The same catalysts can also be used in the cooligomerization of ethylene with other alkenes (e.g. norbornene, example 22).

Example 22

Catalyst: (Et ₂ PC ₂ H ₄ C ₅ H ₄ ) CrCl ₂ (23.34 μmol) / MAO (CπMAO = 1: 100) in CH ₂ C1 ₂

(2 ml). Oligomerization: solvent toluene (200 ml) / norbornene (50 ml); P (C2rΪ4), 2 bar, T 21.0; Time 52 min .; Product 34 g (ethylene norbornene cooligomer),

Claims

1. A process for the catalytic ougomerization or coougomerization of alkenes, characterized in that the catalyst contains at least one organochrome compound of the general formula I,

in which

R ^{1 contains} a delta-cured η ⁵ -coordinated π system,

X is an electronegative atom, halogen, amide or organyl group,

Y is a donor atom of the 15th group of the periodic table,

Z is an atom of the 14th or 16th group of the periodic table,

R 'and R' 'can be the same or different and H, alkyl, aryl,

Organylgruppen, OR, or NR ₂ (R = alkyl, aryl) and n> 1.

2. The method of claim 1, wherein Y = P or As.

3. The method of claim 1, wherein a Lewis acid is added to the organochrome compound.

4. The method of claim 3, wherein the Lewis acid is methylalumoxane

5. The method according to claim 4, wherein the molar ratio of Al: Cr in the catalyst ranges between 40: 1 and 10000: 1.

6. The method according to claims 1-5, wherein the delocated η ⁵ -coordinated π- system is cyclopentadienyl, substituted cyclopentadienyl or indenyl.

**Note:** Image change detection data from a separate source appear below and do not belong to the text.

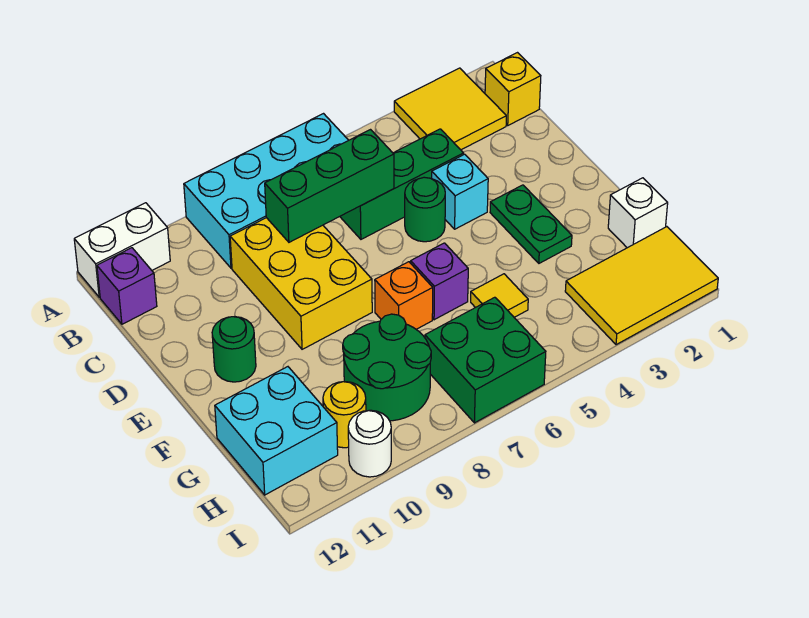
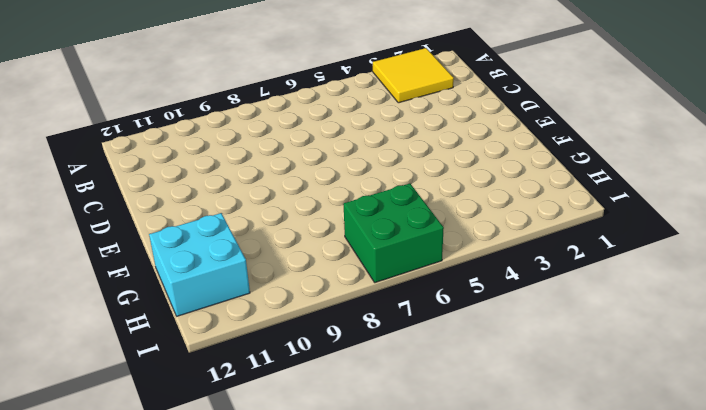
none -> cyan 2x4 brick [184,114,349,268]
none -> white 1x2 brick [74,203,170,297]
none -> yellow 1x1 brick [485,53,541,125]

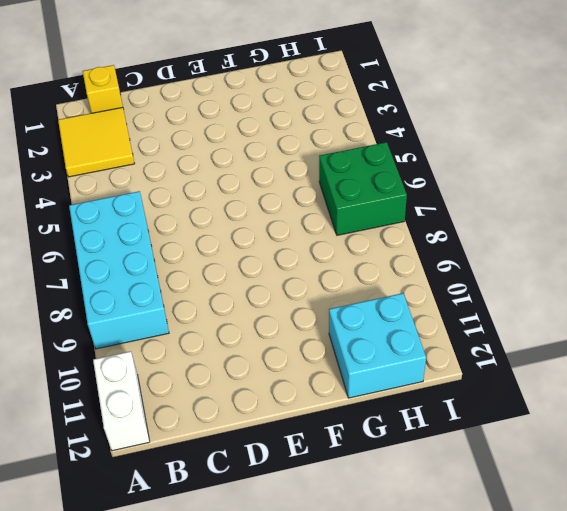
none -> purple 1x1 brick [97,248,157,324]
none -> green 1x3 brick [340,129,464,239]
none -> yellow 2x3 brick [230,218,372,349]

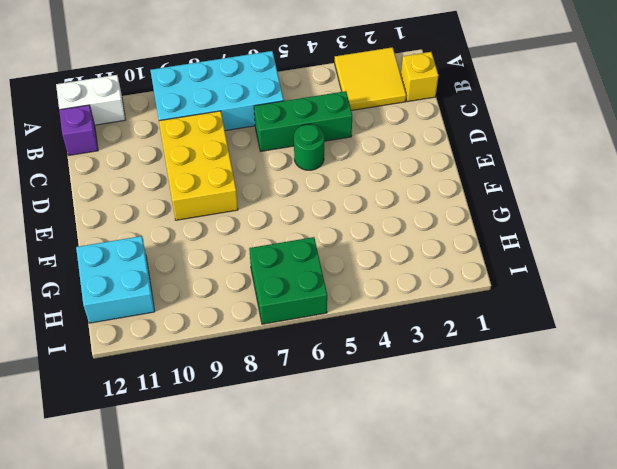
none -> cyan 1x1 brick [432,154,488,229]
none -> green 1x2 plate [490,185,572,263]
none -> green 1x1 round brick [212,317,256,382]

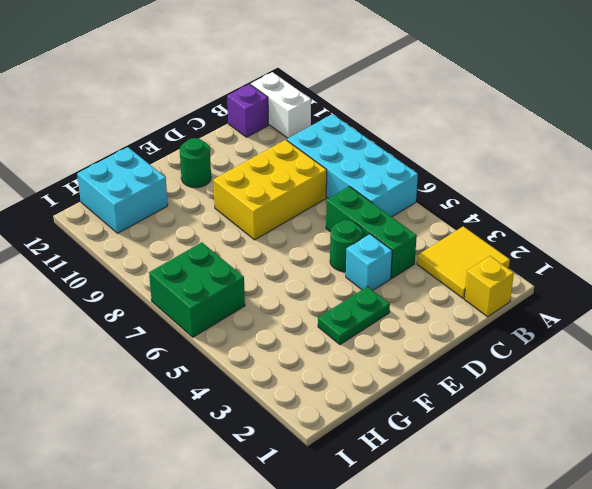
none -> purple 1x1 brick [411,243,468,320]
none -> orange 1x1 brick [375,262,433,329]
none -> white 1x1 brick [608,178,668,248]

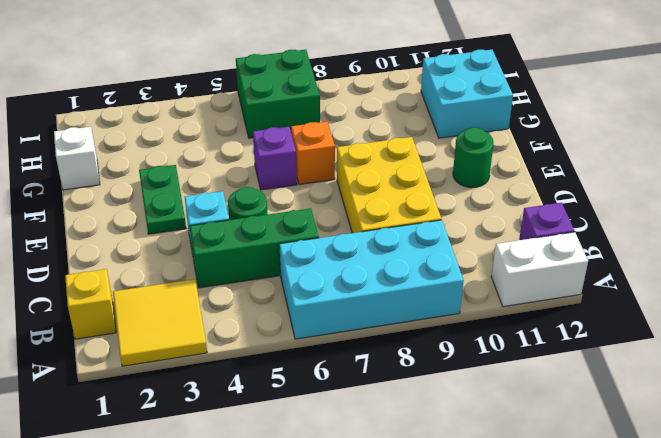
none -> yellow 1x1 tile [471,274,528,317]
none -> green 2x2 round brick [343,314,431,421]
none -> yellow 2x3 tile [565,227,718,345]

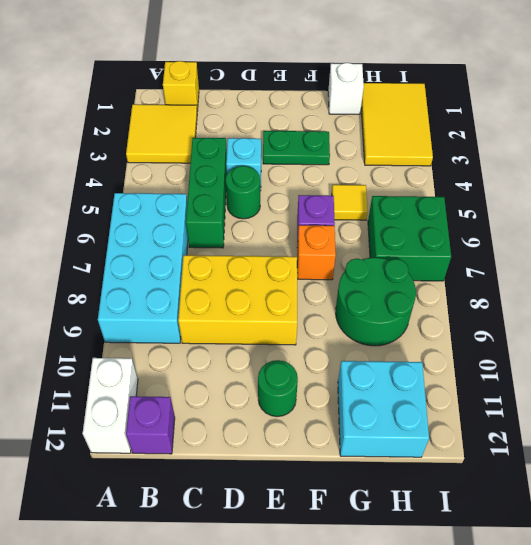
none -> yellow 1x1 round brick [323,382,366,448]
none -> white 1x1 round brick [348,410,391,477]
none -> green 1x3 brick [265,130,394,242]

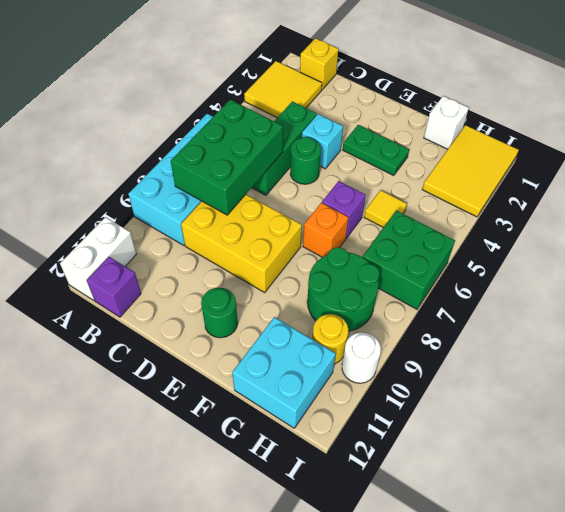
green 2x3 brick [171,100,283,215] -> green 1x3 brick [265,130,394,242]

7. The method according to claims 1-6, wherein R "= H, alkyl, aryl, OR or NR ₂ and R = alkyl or aryl.

8. The method according to claims 1-7, wherein the molecular weight of the ougomerization product is controlled via the size of the substituent R ", larger substituents leading to higher molecular weight.

9. The method according to claims 1-8, wherein ethylene is used as alkene.

10. The method according to claims 1-8, wherein ethylene and a substituted alkene are coougomerized.